Island Blog – I Still Am

Well, who would have thought this? Not me. How can one day feel like a funeral march and the next as a beautiful thing, a day awakening after a long sleep. Nothing has changed, the circumstances are just the same, the day just another dawning. I still face surgery, a lumpectomy, a full mastectomy, I don’t know. And, yet, not the same at all.

I woke once in the night, ignored the dog bounce, chances are, at my peril, and re-awoke at 6.45. A lie in for me. And the day just kept her colour, her bright shining. I just flowed free, happy, light and full of ideas. I will knit. Who said that? Not me. I have wools, I have paints and texture ideas for a canvas. I have wires for stringing beads, I have the wisdom of a textural artist. Well, I did, ten years ago. I looked around me. The birds, the sparrows, flutter like gorgeous all around my feeders. They have learned, even with their fat beaks, to grab nuts from the feeder, and I do help them a bit with seed in a carefully placed place, limiting (no offence) the dives of sparrowhawk and goshawk. I just want to watch them, not offer them as prey. It has taken me years to work out the best location for feeders.

I wander through my day. I found Radio 4 Extra, plays and series. I listen as I knit nothing, just knit. I watch the New Moon finally give way to the Ordinary, that space between Tricksy New and then the even more so Full Moon, when the tides are slow to lift, slow to rise, kind of flat a lot. The big ass full is coming, but we, up here, the fishermen, the island women, and some of the men, enjoy a reprieve in that ‘slow’. I walk my small four legs twice around the short loop. We have ‘The loop’ one most people walk without thought. I used to do that. The weakness from being nearly dead has changed that for me. I know my footing here. I love it, the every step of it. I never thought about my steps before. Now I do, so I walk the short, twice a day. I am not afraid.

When i leave my beloved home, dog, island, on Monday to go to Edinburgh and then to the Western General for my consultation, for the decisions on surgery, on the next bit, I feel some fear, of course I do, but the NHS up here is fantastic and the things they have learned and perfected over just the last ten years is so encouraging. i don’t have the mind that knows everything about everything, nor about anything much, but I know I am supported by those who do, family included.
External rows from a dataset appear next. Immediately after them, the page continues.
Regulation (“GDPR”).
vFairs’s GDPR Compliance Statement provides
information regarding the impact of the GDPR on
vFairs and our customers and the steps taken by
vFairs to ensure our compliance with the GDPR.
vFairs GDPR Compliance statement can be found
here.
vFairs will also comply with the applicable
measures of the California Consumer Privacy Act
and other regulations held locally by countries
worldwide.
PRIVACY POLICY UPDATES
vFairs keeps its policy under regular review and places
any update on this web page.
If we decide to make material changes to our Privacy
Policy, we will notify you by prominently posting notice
I remember a day in Barcelona, my tiny granddaughter fearful because her mum left her to go for a pee. She clung to me. She is now ten and quite the thing. But I remember that moment and how valuable I was in the moment.

And still am.

Island Blog – Diving for Change

This morning I woke to a deeper understanding of an old thing, a truth I already knew at a lighter level. Funny that, how we can hear the same thing at a different time and hear it as if for the first time. The lift of emotion is the giveaway. Going below the surface changes the view, as it does in real time. Above the surface, and even at its level, there are sounds of the world all about our ears. Diving below brings silence, at first. We leave the world behind as it were and sink into the unknown. From where we were we could probably see something down there, maybe a few somethings, but in allowing ourselves to move among the somethings we let go of control. Down here in the swirly depths, the fish, the imaginary sea creatures, we are vulnerable and we feel it. The colours that drew us in from up there become vibrant as precious jewels. Closer now and we can see movement and lives being lived. We can reach out and touch a shell, brush a tendril, catch the filtered sunlight on the diamond back of some fish or other, feel the rush of its escape as our body invades space.
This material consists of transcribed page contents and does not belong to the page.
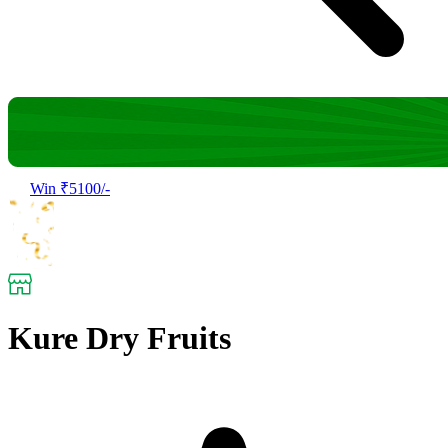
Win ₹5100/-
Kure Dry Fruits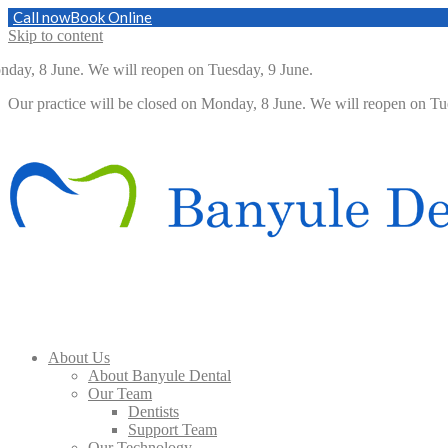
Call now
Book Online
Skip to content
y, 8 June. We will reopen on Tuesday, 9 June.
Our practice will be closed on Monday, 8 June. We will reopen on 
About Us
About Banyule Dental
Our Team
Dentists
Support Team
Our Technology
It was the same for me this morning. Somehow I had allowed myself to sink below the surface, I had let go and I was vulnerable in that. And, you know what…..it feels wonderful. I realise that I have been holding onto a pattern of living that no longer serves me. Joining the dots of hindsight I see that I have known this for some time, for look…..there is a shape to it now; the hindsight dots have shown me that. How did I not see it from the get go? Because it wasn’t the right time. Time knows herself. She’s a keeper. She will illuminate the right thing at the right time for me, for everyone. She also knows when to suggest a dive. My emotional response to her is the giveaway. Learning a truth, puffing out an Aha is one thing. it is also devoid of emotion. It is understood at the level of sensibility, of logic, of the world. But, when I respond to it again at a deeper and more vulnerable level, my eyes can make rain. This is the real Aha. From this point I can never go back because once my heart gets it, it stays got. And it is such a peaceful thing. No fireworks, no need to call a friend all excited, no need to teach it, not my thing, not my new understanding.
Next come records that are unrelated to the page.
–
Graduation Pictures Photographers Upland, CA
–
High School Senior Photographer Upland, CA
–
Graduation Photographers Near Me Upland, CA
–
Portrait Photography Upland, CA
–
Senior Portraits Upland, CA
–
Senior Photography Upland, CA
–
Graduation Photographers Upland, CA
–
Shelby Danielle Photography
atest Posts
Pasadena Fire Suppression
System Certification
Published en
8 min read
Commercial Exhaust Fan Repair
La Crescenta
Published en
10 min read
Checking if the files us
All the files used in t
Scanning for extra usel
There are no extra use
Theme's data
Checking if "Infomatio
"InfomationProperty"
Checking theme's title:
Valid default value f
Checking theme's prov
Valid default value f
I probably longed for this to come to me yonks ago. I wish, I wish, I wish, but it didn’t come no matter how much yoga I imagined I did, or how often I walked mindfully through the fairy woods; no matter how many books I read on the subject. This process of learning and letting go of something is out of my hands once I start wishing for it, start doing the work, and, believe me, that work is demanded of me. Wishing is for children. Wishing adults just die of an overdose of unfulfilled wishes. So my trudging along for all those yonks has finally paid off. Nothing has changed and yet everything has changed. And all I did was dive in and let go.